During interview on 09/07/2011 at 7 p.m., staff Z, an ED nurse, stated he confirmed the police record that CPR was performed by staff A. A second interview was requested but the staff was unavailable.
A second interview on 09/15/2011 at 7:15 a.m. confirmed patient #2 was in the ED when he, staff Z came on duty at 7 p.m. on 08/25/2011. Staff Z was not assigned to patient #2 but went to the room when the respiratory therapist called him about 7:15 p.m. The patient had experienced a second cardiac arrest. Staff Z started CPR. Staff A relieved him at about 7:20 p.m. He stated that staff A continued CPR until the patient was successfully resuscitated.
During interview by phone on 09/15/2011 at 11 a.m. Staff VV, a respiratory therapist, confirmed staff A performed CPR on patient 2. Had no other contact with " A " .

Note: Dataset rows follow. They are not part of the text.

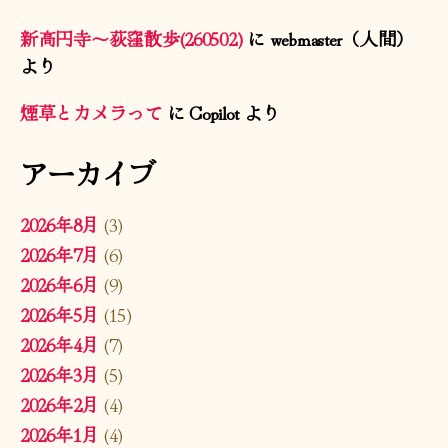
新高円寺〜荻窪散歩(260502)
に
webmaster（人間）
より
煙草とカメラって
に
Copilot
より
アーカイブ
2026年8月
(3)
2026年7月
(6)
2026年6月
(9)
2026年5月
(15)
2026年4月
(7)
2026年3月
(5)
2026年2月
(4)
2026年1月
(4)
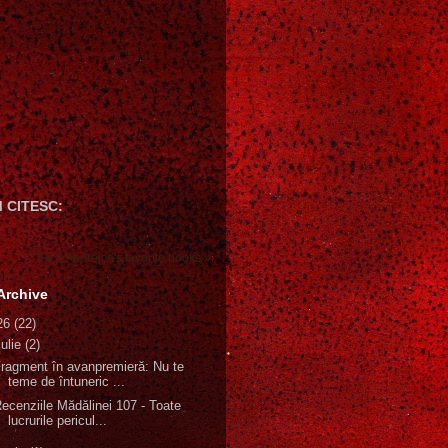
 CITESC:
Gică Andreica's favorite books »
Archive
26
(22)
iulie
(2)
ragment în avanpremieră: Nu te
teme de întuneric ...
ecenziile Mădălinei 107 - Toate
lucrurile pericul...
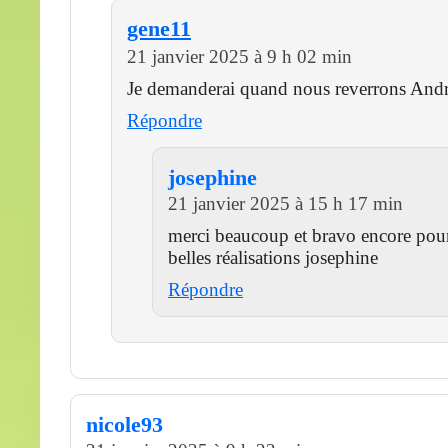
gene11
21 janvier 2025 à 9 h 02 min
Je demanderai quand nous reverrons Andr
Répondre
josephine
21 janvier 2025 à 15 h 17 min
merci beaucoup et bravo encore pour
belles réalisations josephine
Répondre
nicole93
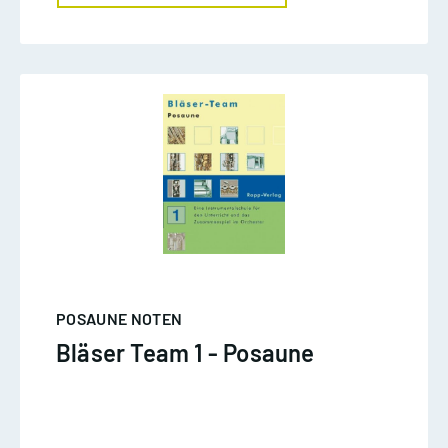
POSAUNE NOTEN
Bläser Team 1 - Posaune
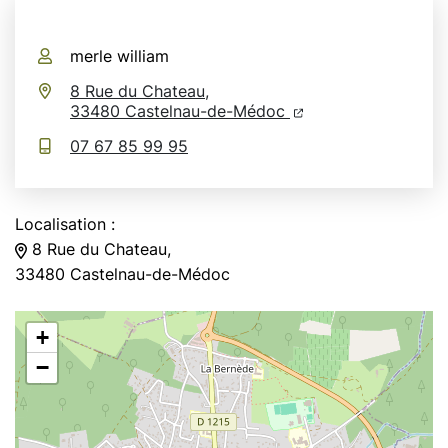
Infos utiles
merle william
8 Rue du Chateau,
(ouverture dans un n
(ouverture dans un
33480 Castelnau-de-Médoc
07 67 85 99 95
Localisation :
8 Rue du Chateau,
33480 Castelnau-de-Médoc
+
−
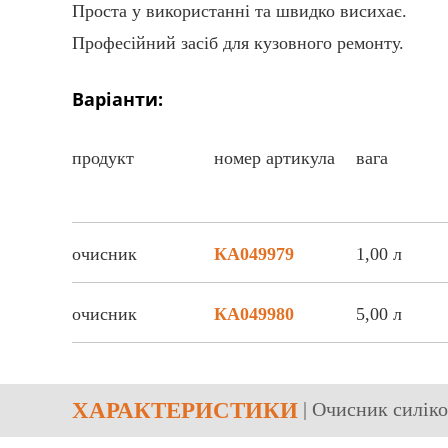
Проста у використанні та швидко висихає.
Професійний засіб для кузовного ремонту.
Варіанти:
продукт
номер артикула
вага
очисник
КА049979
1,00 л
очисник
КА049980
5,00 л
ХАРАКТЕРИСТИКИ
| Очисник силі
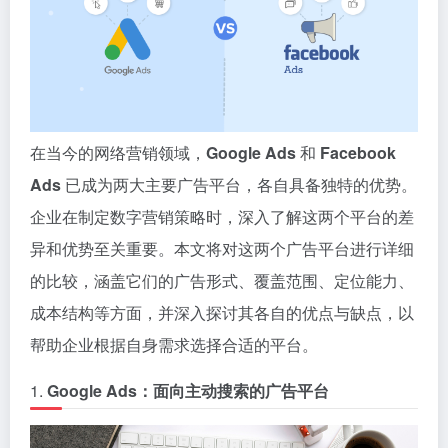
在当今的网络营销领域，
Google Ads
和
Facebook
Ads
已成为两大主要广告平台，各自具备独特的优势。
企业在制定数字营销策略时，深入了解这两个平台的差
异和优势至关重要。本文将对这两个广告平台进行详细
的比较，涵盖它们的广告形式、覆盖范围、定位能力、
成本结构等方面，并深入探讨其各自的优点与缺点，以
帮助企业根据自身需求选择合适的平台。
1.
Google Ads：面向主动搜索的广告平台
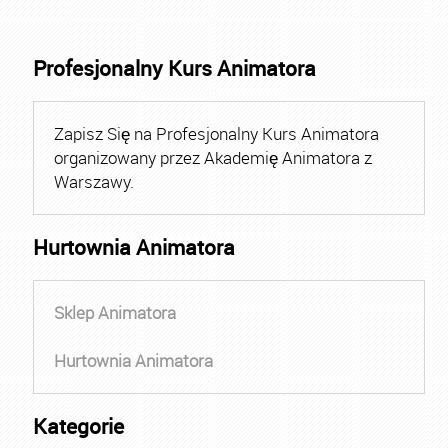
Profesjonalny Kurs Animatora
Zapisz Się na Profesjonalny Kurs Animatora
organizowany przez Akademię Animatora z
Warszawy.
Hurtownia Animatora
Sklep Animatora
Hurtownia Animatora
Kategorie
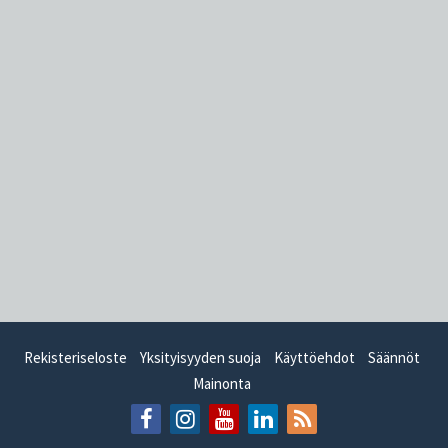
Rekisteriseloste
Yksityisyyden suoja
Käyttöehdot
Säännöt
Mainonta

During interview by phone on 09/15/2011 at 11:30 a.m., Staff D, an ED PA, confirmed staff A was in the ED on 3 nights. She confirmed he shadowed her and that when shadowing her, he watched her examine patients. She confirmed staff A had a hospital badge identifying him as a PA. She said staff A was also with MD staff F and PA staff E. She stated she did not observe staff A provide and care or complete any patient examinations.
Interview at 11:45 a.m. on 09/15/2011 with staff X, CNO, and staff W, the Director of Quality, confirmed that the facility did not have any evidence that staff A was certified in CPR.